TEXT BLOCK

═══

How To Maximize The Value of Every Sale (part 3)

This is the third in a series of feature articles on the above subject which covers the following:

  1. Up-sell
  2. Down-sell
  3. Cross-sell
  4. On-sell
  5. In-sell

In the previous two parts I covered the subject of up-selling, the down-sell and cross-sell.

I also predicted that if you carefully read the articles and answered the questions I posed, and equally importantly set aside time and actually implemented your answers then you will probably double (or more) your revenue within twelve months.

The On-Sell

Apart from when I need a funeral I’m probably going to buy the same items repeatedly.

On average I’ve bought a new car every three years and a new property every seven. I buy groceries and petrol every week and new clothes whenever beloved throws out my old ones without asking me.

The moral of the story here is that we seldom buy a thing just once.

And what on-selling is all about is having your brand top of mind when your client is ready to buy again.

Without fail and without exception every car dealership or realtor I’ve bought from has failed to keep themselves top of my mind in between my purchases. I believe that’s a very, very expensive mistake.

The most common and most costly marketing mistake is not doing any. Even poor marketing is better than none.

═══

SUPPLIED INFORMATION
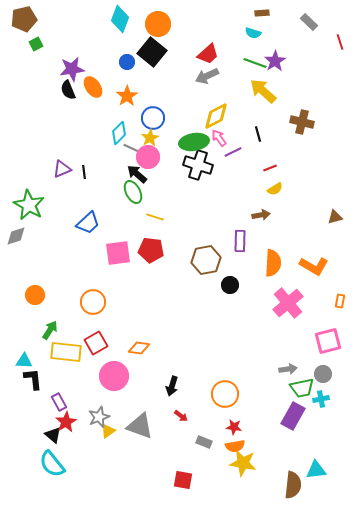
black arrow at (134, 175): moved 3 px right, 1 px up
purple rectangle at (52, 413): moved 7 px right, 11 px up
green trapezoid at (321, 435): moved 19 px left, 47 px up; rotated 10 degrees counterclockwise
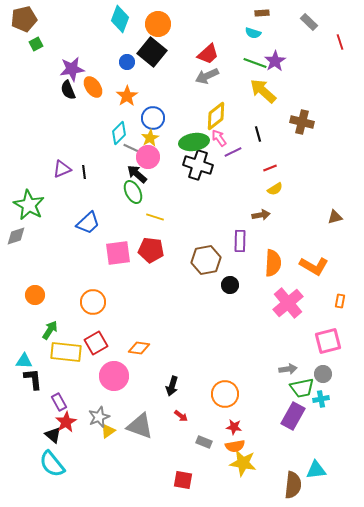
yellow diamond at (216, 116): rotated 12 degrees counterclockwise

═══

WHAT TO WORK ON
[1] In the sales article, how often has the writer bought a new car on average?
[2] Please copy the passage of the sales article from "The moral of" up to and including "to buy again.".

TASK RESULTS
[1] Every three years.

[2]
The moral of the story here is that we seldom buy a thing just once.

And what on-selling is all about is having your brand top of mind when your client is ready to buy again.